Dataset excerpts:
+ + +

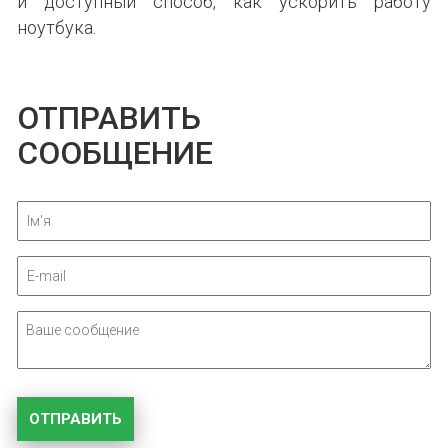
и доступный способ, как ускорить работу
ноутбука.
ОТПРАВИТЬ
СООБЩЕНИЕ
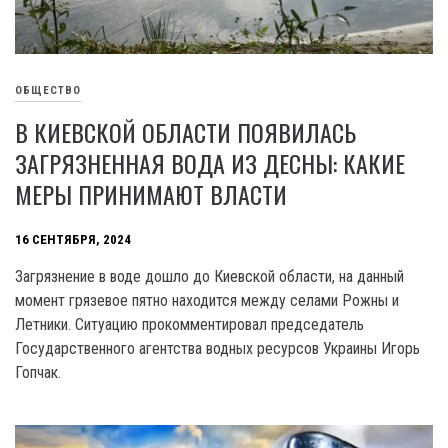
ОБЩЕСТВО
В КИЕВСКОЙ ОБЛАСТИ ПОЯВИЛАСЬ
ЗАГРЯЗНЕННАЯ ВОДА ИЗ ДЕСНЫ: КАКИЕ
МЕРЫ ПРИНИМАЮТ ВЛАСТИ
16 СЕНТЯБРЯ, 2024
Загрязнение в воде дошло до Киевской области, на данный
момент грязевое пятно находится между селами Рожны и
Летники. Ситуацию прокомментировал председатель
Государственного агентства водных ресурсов Украины Игорь
Гопчак.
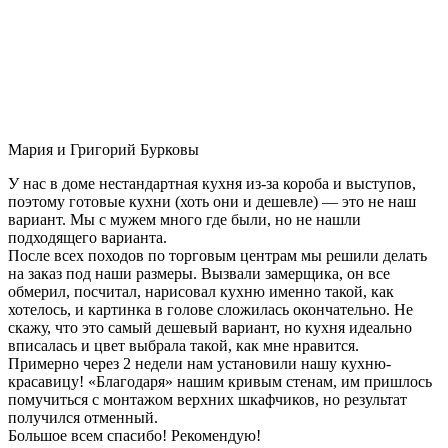
Мария и Григорий Бурковы
У нас в доме нестандартная кухня из-за короба и выступов,
поэтому готовые кухни (хоть они и дешевле) — это не наш
вариант. Мы с мужем много где были, но не нашли
подходящего варианта.
После всех походов по торговым центрам мы решили делать
на заказ под наши размеры. Вызвали замерщика, он все
обмерил, посчитал, нарисовал кухню именно такой, как
хотелось, и картинка в голове сложилась окончательно. Не
скажу, что это самый дешевый вариант, но кухня идеально
вписалась и цвет выбрала такой, как мне нравится.
Примерно через 2 недели нам установили нашу кухню-
красавицу! «Благодаря» нашим кривым стенам, им пришлось
помучиться с монтажом верхних шкафчиков, но результат
получился отменный.
Большое всем спасибо! Рекомендую!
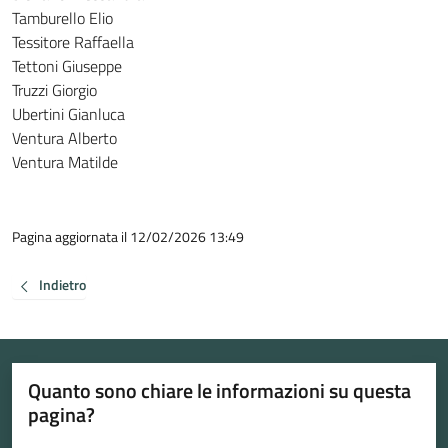
Tamburello Elio
Tessitore Raffaella
Tettoni Giuseppe
Truzzi Giorgio
Ubertini Gianluca
Ventura Alberto
Ventura Matilde
Pagina aggiornata il 12/02/2026 13:49
Indietro
Quanto sono chiare le informazioni su questa
pagina?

+ + +

(INSTRUCTION): Report each line above containing the string "такой".

(ANSWER BELOW):
обмерил, посчитал, нарисовал кухню именно такой, как
вписалась и цвет выбрала такой, как мне нравится.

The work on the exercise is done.